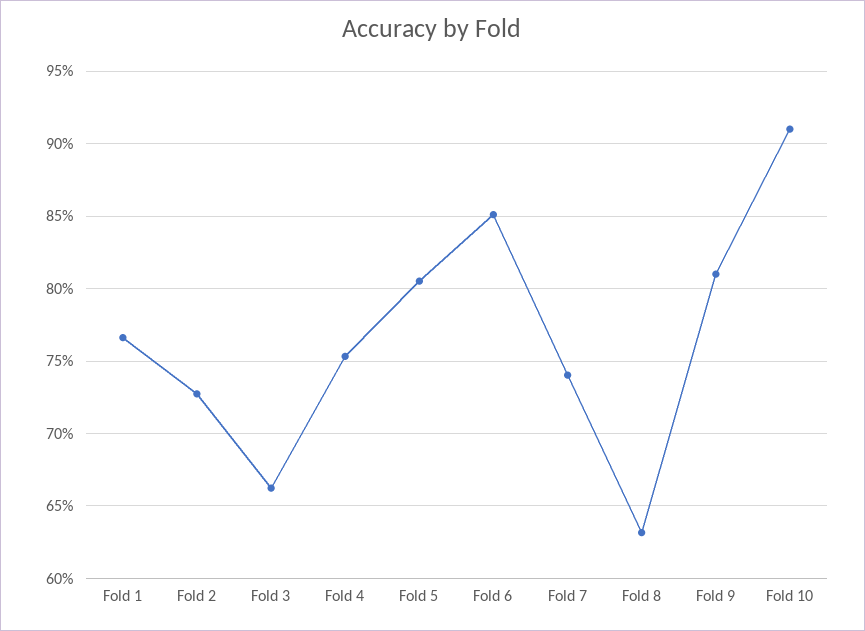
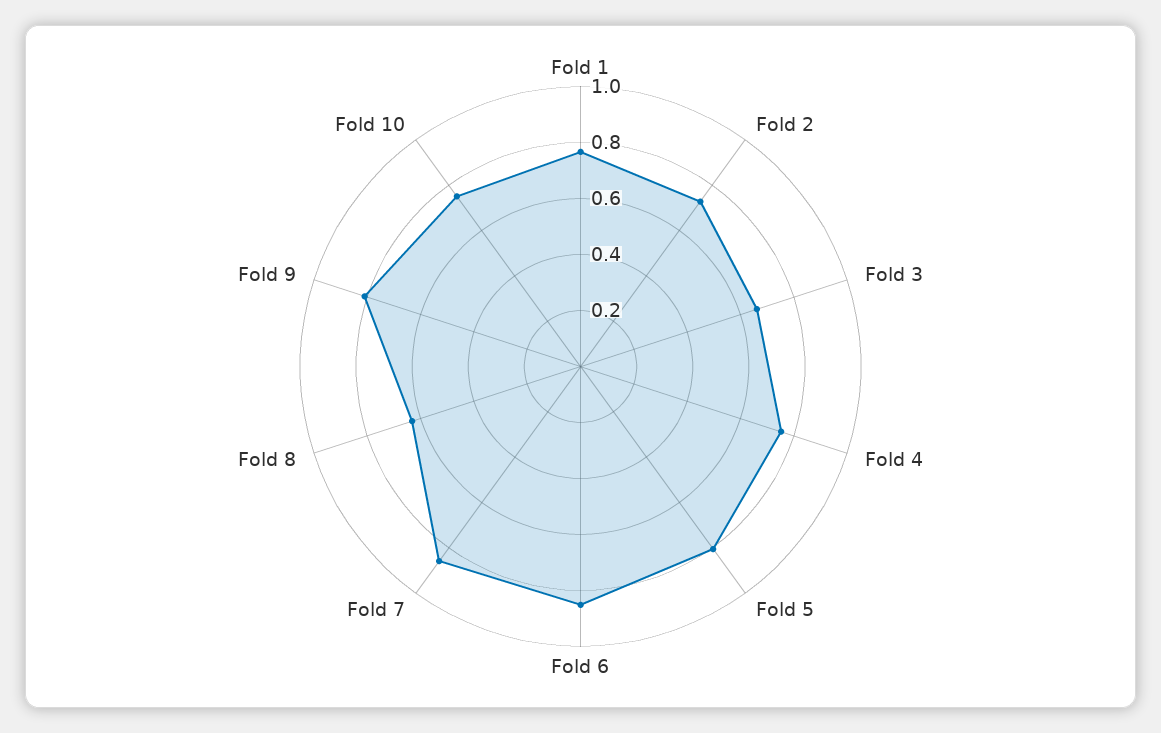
  {
    "Fold 1": 0.765,
    "Fold 2": 0.725,
    "Fold 3": 0.66,
    "Fold 4": 0.755,
    "Fold 5": 0.805,
    "Fold 6": 0.85,
-   "Fold 7": 0.74,
+   "Fold 7": 0.85,
    "Fold 8": 0.63,
    "Fold 9": 0.81,
-   "Fold 10": 0.91
+   "Fold 10": 0.75
  }

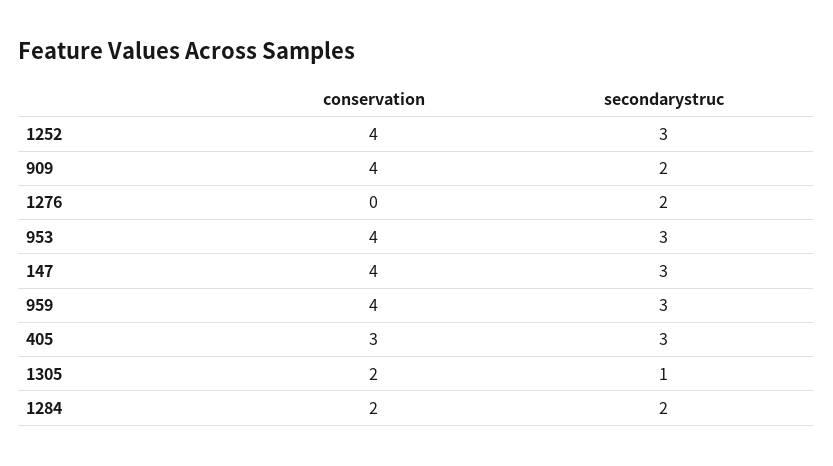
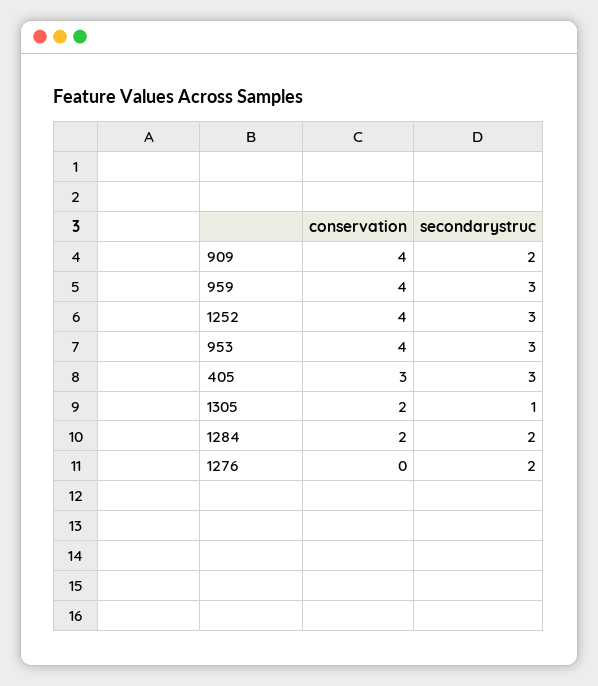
  {
    "conservation": {
      "1252": 4,
      "909": 4,
      "1276": 0,
      "953": 4,
-     "147": 4,
      "959": 4,
      "405": 3,
      "1305": 2,
      "1284": 2
    },
    "secondarystruc": {
      "1252": 3,
      "909": 2,
      "1276": 2,
      "953": 3,
-     "147": 3,
      "959": 3,
      "405": 3,
      "1305": 1,
      "1284": 2
    }
  }

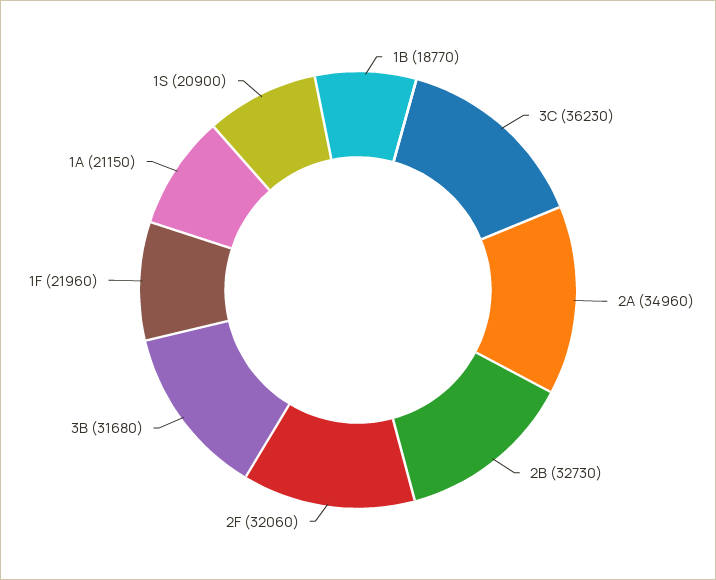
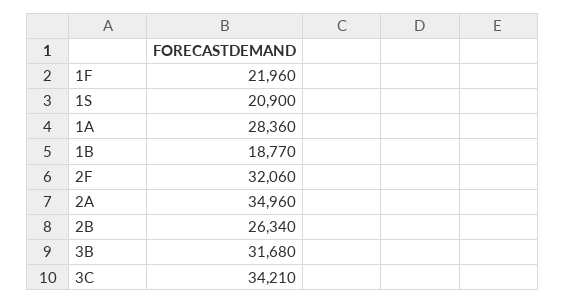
  {
    "1B": 18770,
-   "3C": 36230,
+   "3C": 34210,
    "2A": 34960,
-   "2B": 32730,
+   "2B": 26340,
    "2F": 32060,
    "3B": 31680,
    "1F": 21960,
-   "1A": 21150,
+   "1A": 28360,
    "1S": 20900
  }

══════

How to complete this task: Please write out all of the material above without changing a word, and omit any pictures.

Response for this exercise:
  {
    "Fold 1": 0.765,
    "Fold 2": 0.725,
    "Fold 3": 0.66,
    "Fold 4": 0.755,
    "Fold 5": 0.805,
    "Fold 6": 0.85,
-   "Fold 7": 0.74,
+   "Fold 7": 0.85,
    "Fold 8": 0.63,
    "Fold 9": 0.81,
-   "Fold 10": 0.91
+   "Fold 10": 0.75
  }

  {
    "conservation": {
      "1252": 4,
      "909": 4,
      "1276": 0,
      "953": 4,
-     "147": 4,
      "959": 4,
      "405": 3,
      "1305": 2,
      "1284": 2
    },
    "secondarystruc": {
      "1252": 3,
      "909": 2,
      "1276": 2,
      "953": 3,
-     "147": 3,
      "959": 3,
      "405": 3,
      "1305": 1,
      "1284": 2
    }
  }

  {
    "1B": 18770,
-   "3C": 36230,
+   "3C": 34210,
    "2A": 34960,
-   "2B": 32730,
+   "2B": 26340,
    "2F": 32060,
    "3B": 31680,
    "1F": 21960,
-   "1A": 21150,
+   "1A": 28360,
    "1S": 20900
  }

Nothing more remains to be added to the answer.